Being in a place away from the people and places with which you are most familiar forces a great deal of personal reflection. One starts to question their behaviors and mannerisms. Over the course of a year I`ve somehow become much more aware of how I carry myself, my manners, my social behaviors and how I interact and listen to others. Change comes freely when you allow yourself to leave familiar settings and the people who know you best. It’s not always a pleasant or comfortable experience, but in the end, you`re always better off.
Yet when I return home, I will still be the same person who I was prior to leaving, with more or less the same values, and the same level of happiness–just wiser, and a bit more fearless and much more grateful.

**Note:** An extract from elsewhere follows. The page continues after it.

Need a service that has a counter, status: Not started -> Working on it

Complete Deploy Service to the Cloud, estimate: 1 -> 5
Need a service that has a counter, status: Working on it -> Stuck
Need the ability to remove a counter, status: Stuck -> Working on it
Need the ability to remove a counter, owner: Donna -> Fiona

The same me–but just a little better. My mind filled with great adventures, my heart heavier, my world smaller.
To even put into words what this last year has meant to me is near impossible. Though, a day didn’t go by where I didn´t spend at least a few moments thinking about or missing my loved ones back home, I have loved or was grateful for each and every moment. I`m sure I`ll never quite be able to talk about or portray it to its true value. And for that reason, as long as I remain in this traveller world, I`m among kindred spirits.
As my Kiwi friend puts it–the traveller world is Neverland–and the traveller Peter Pan. As long as you`re the road you can feel as if you`ll never really grow old. As long as in Neverland, you are a sort of equal amongst travellers–your ranking not determined by the car you drive, the expensive phone you talk on, your job or social status–but by the places you`ve managed to see and the experiences you`ve had. Your wealth is measured by the quality of the stories you can tell or insights you have over a sunset and beer (or margaritas).

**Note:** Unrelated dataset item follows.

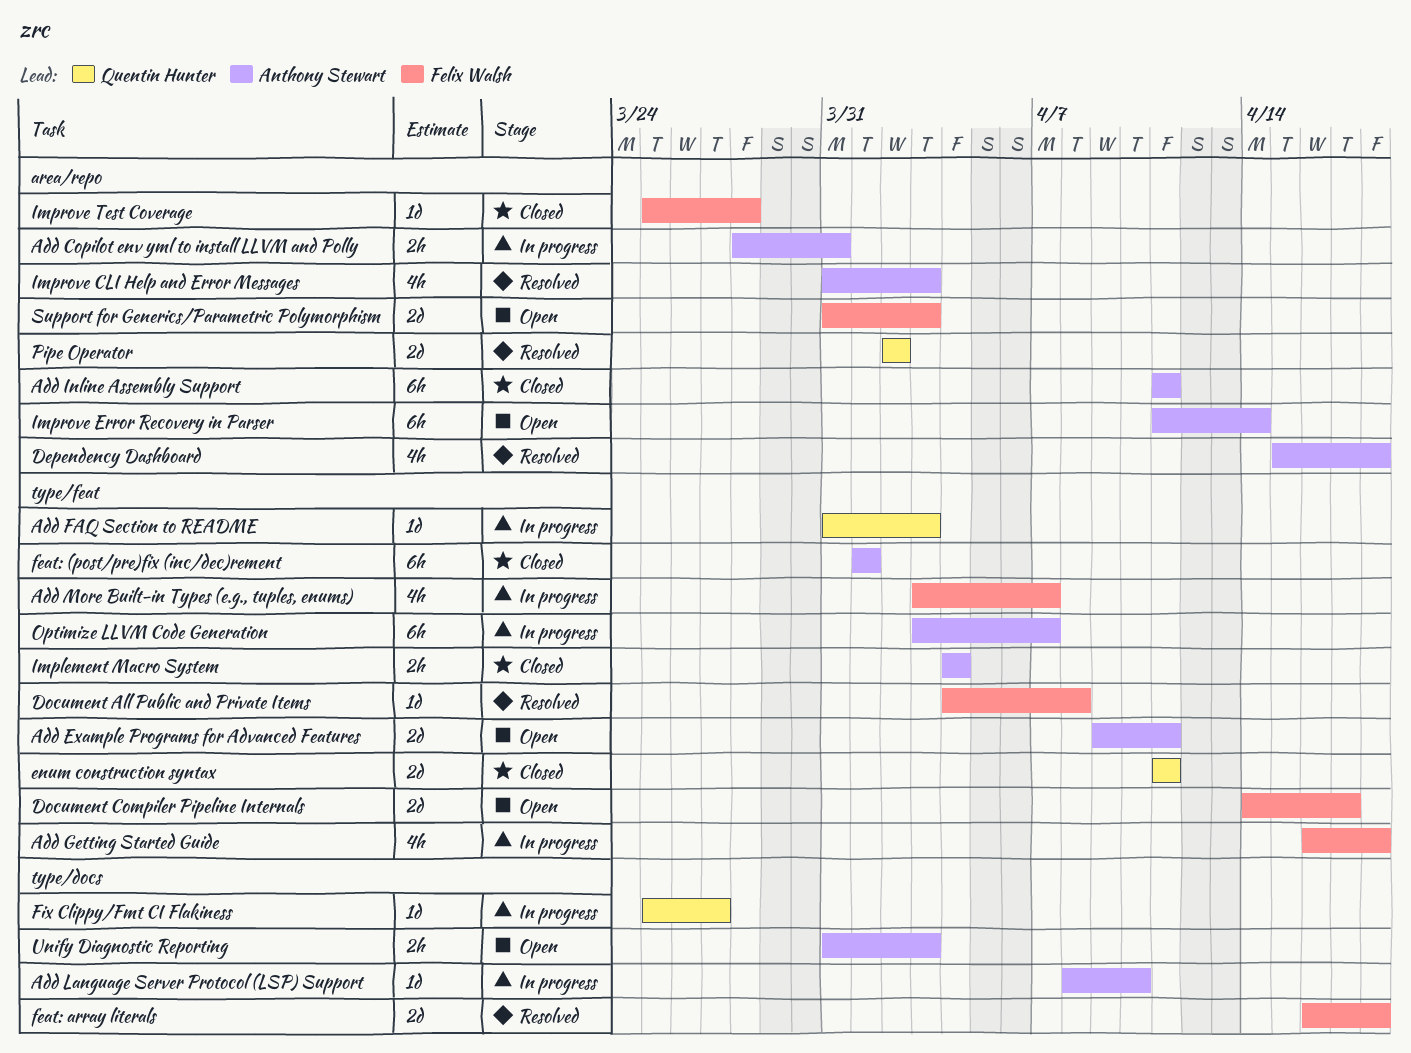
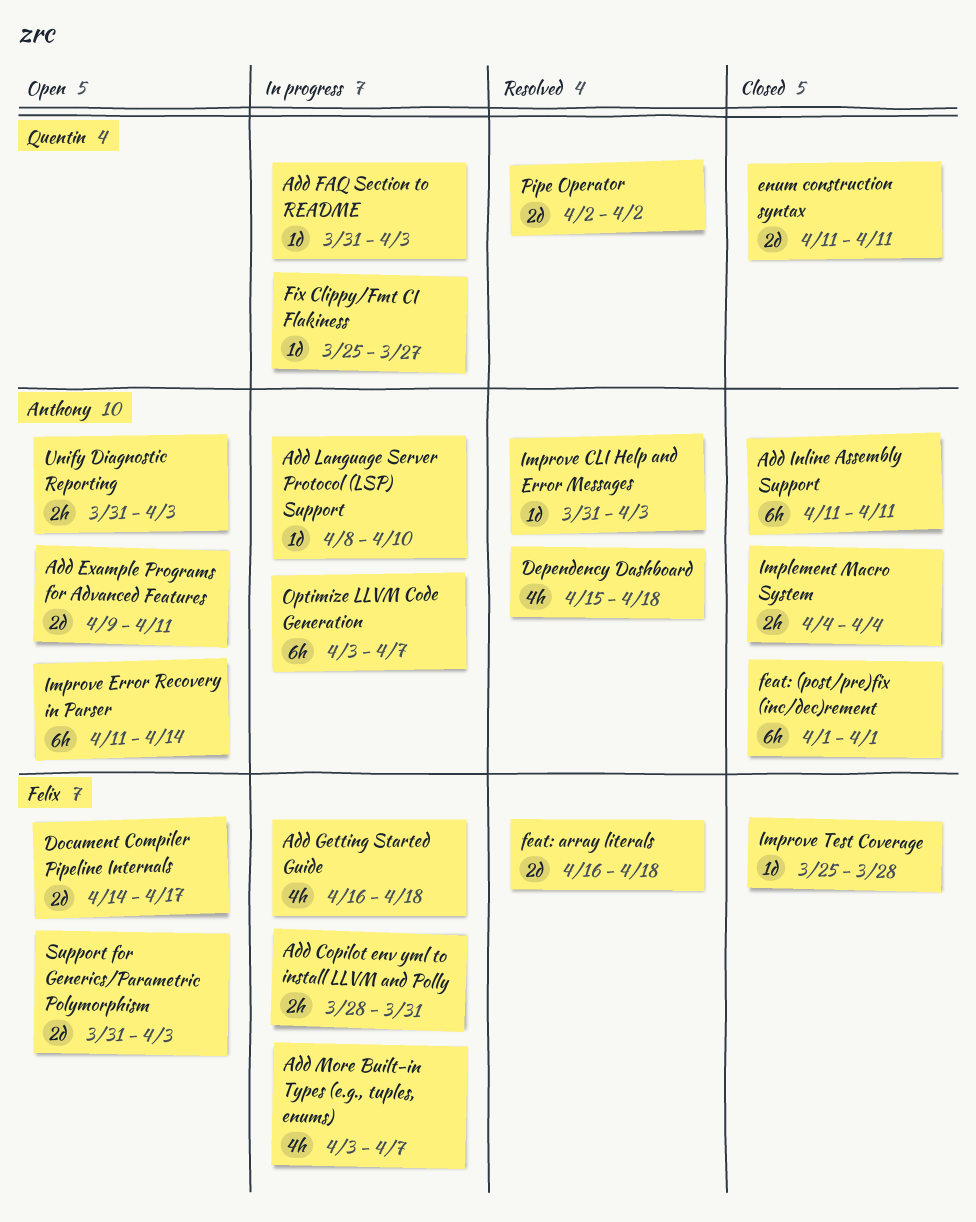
Add Copilot env yml to install LLVM and Polly, owner: Anthony Stewart -> Felix Walsh
Document All Public and Private Items: present -> none
Improve CLI Help and Error Messages, estimate: 4h -> 1d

You can login to Facebook to check up on a filtered version of reality and see how your friends are growing up without you in the Real World. How they are advancing in their jobs, getting engaged, married, procreating (!). But you can feel a bit of relief, because as long as you remain in Neverland, you can continue to pretend you have no big responsibilities. You´ll take comfort in the fact there`s nowhere you have to be come 8 AM (but bed), and you can continue to see the world in wonder with the eyes of a child—learning big lessons (many of which may be difficult to learn)—and prolong the day when you finally feel like a real adult. And perhaps that–that is the most valuable part about travelling long-term. Because life is short and your memories are your most precious possessions and if anything can make you feel like a kid for longer then I think that´s something worth holding on to.

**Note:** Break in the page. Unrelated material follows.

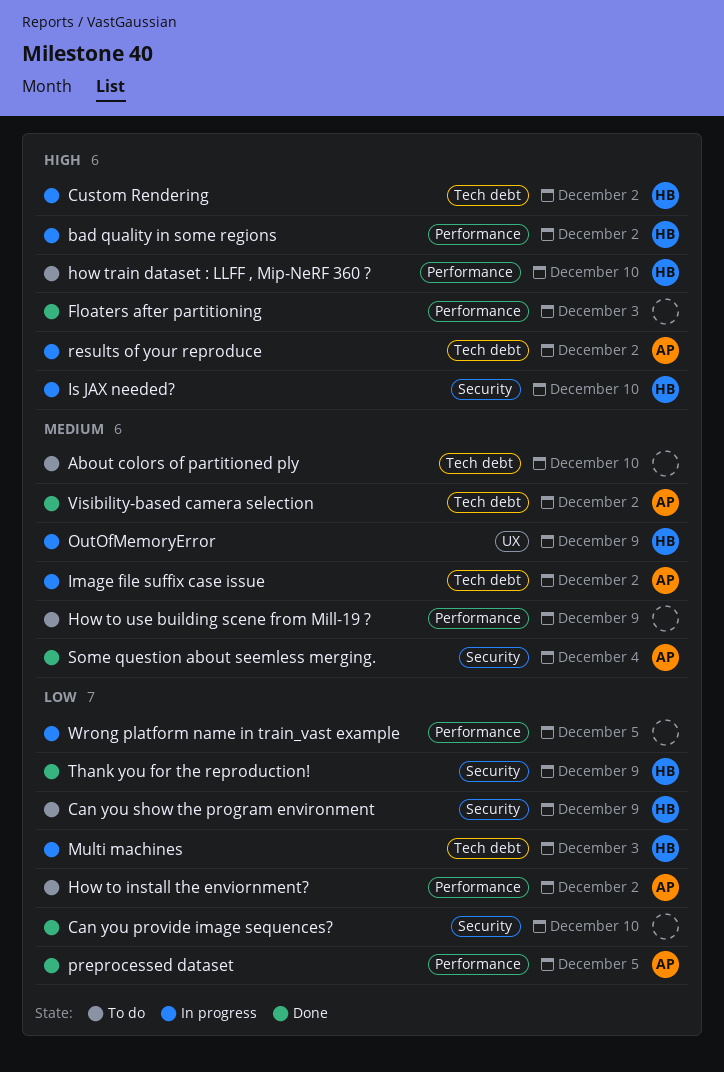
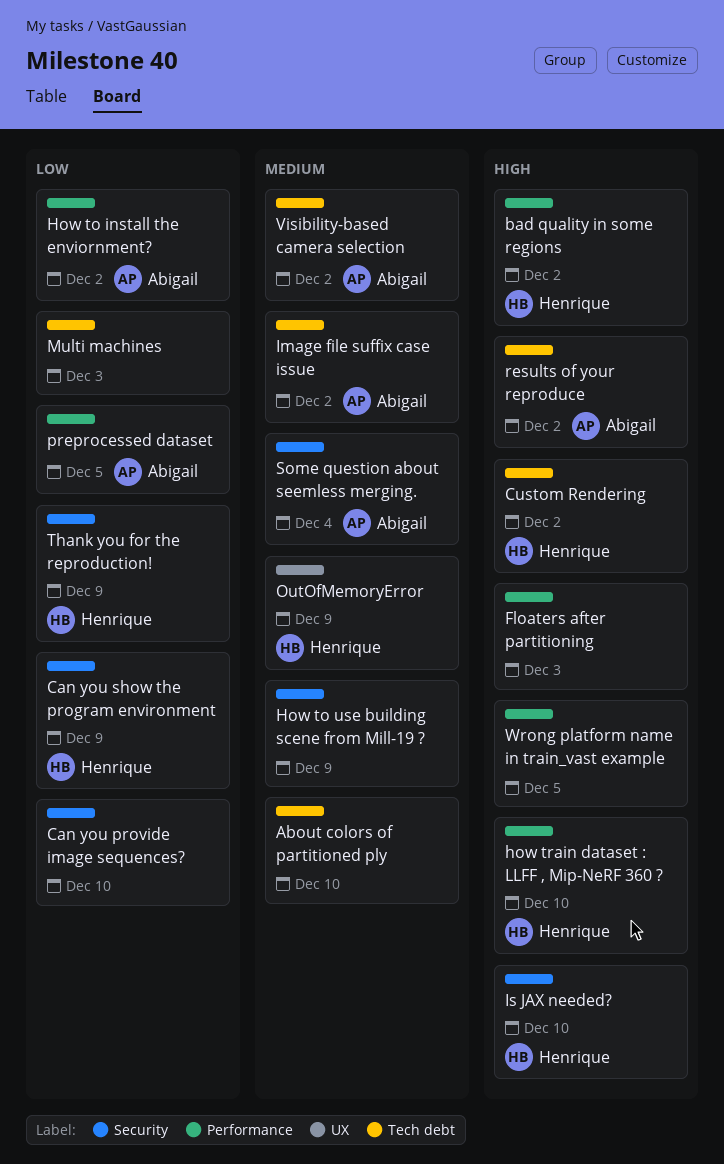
How to use building scene from Mill-19 ?, label: Performance -> Security
Multi machines, owner: Henrique -> none
Wrong platform name in train_vast example, priority: Low -> High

When that day comes when I decide I`m ready to take back on those adult responsibilities (it won´t be too long from now) I know I`ll be ready for them—and be better able to handle them. Because already my life has been so full and I´ll never feel I´ve missed out on having my big adventure. And I can feel good about returning home as long as I vow to live by a certain set of rules—that I keep my intense thirst to continue obtaining knowledge about our spectacular world, challenge myself in new ways and continue to see life as the big adventure it is.
For that I can never ever regret the risks and hard work I`ve taken to achieve this last year of spectacular living.